The newest thing in artificial intelligence is not a model. It is a permission slip.

OpenAI has built GPT-5.6 Sol, its most powerful model yet, with major advances in coding, biology and cybersecurity. In the old Silicon Valley story, the company would release it, brag about the benchmarks, watch developers swarm the API and let the market decide what happened next.

That is not what happened.

OpenAI is initially limiting access to Sol to selected trusted partners after previewing the model to the U.S. government. The company says broader access is coming, while warning that this kind of government access process should not become the long-term default because it keeps the best tools away from users, developers, enterprises, cyber defenders and global partners.¹

In other words, the public may get the new model later. First, Washington gets a look. Then approved users get a turn.

That might be defensible as a temporary response to a dangerous technology. It is harder to see it as isolated after what happened to Anthropic.

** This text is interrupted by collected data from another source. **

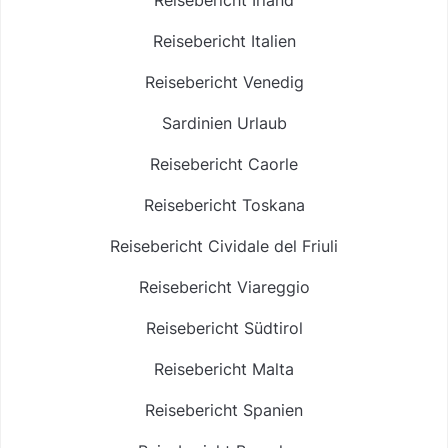
Reisebericht Italien
Reisebericht Venedig
Sardinien Urlaub
Reisebericht Caorle
Reisebericht Toskana
Reisebericht Cividale del Friuli
Reisebericht Viareggio
Reisebericht Südtirol
Reisebericht Malta
Reisebericht Spanien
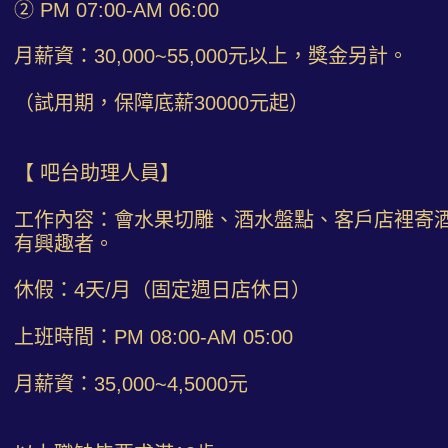
② PM 07:00-AM 06:00
月薪資：30,000~55,000元以上，獎金另計。
（試用期，保障底薪30000元起）
【 吧台助理人員】
工作內容：會水果切雕、酒水盤點、客戶店裡寄
有興趣者。
休假：4天/月（固定週日店休日）
上班時間：PM 08:00-AM 05:00
月薪資：35,000~4,5000元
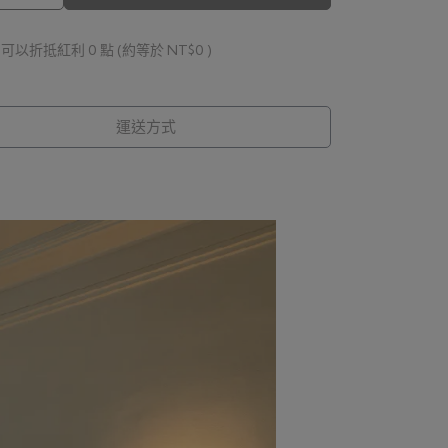
 」可以折抵紅利
0
點 (約等於
NT$0
)
運送方式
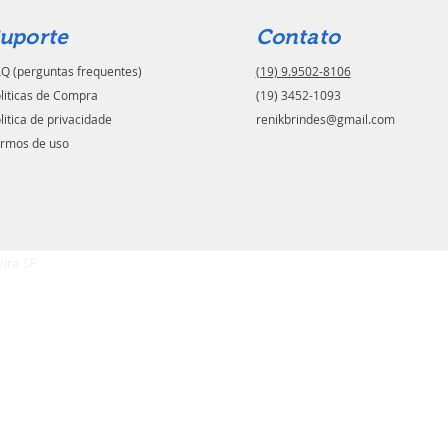
uporte
Contato
Q (perguntas frequentes)
(19) 9.9502-8106
liticas de Compra
(19) 3452-1093
litica de privacidade
renikbrindes@gmail.com
rmos de uso
eira-SP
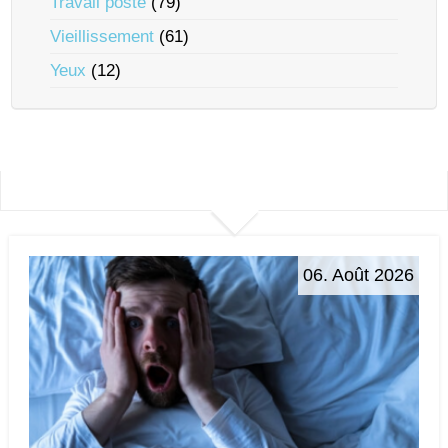
Travail posté
(79)
Vieillissement
(61)
Yeux
(12)
06. Août 2026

A few weeks earlier, the Trump administration used export-control authority to restrict access to Anthropic’s Fable and Mythos models. Mythos was built for cybersecurity work and, by Anthropic’s account, was unusually powerful. Fable was the safer public version. When the government barred Anthropic from providing access to foreign nationals, including foreign-national employees inside the United States, Anthropic pulled the models off the market. Some access has since been restored to approved entities. General public access remains another matter.²

Two cases do not prove a permanent architecture. They do, however, reveal a direction of travel.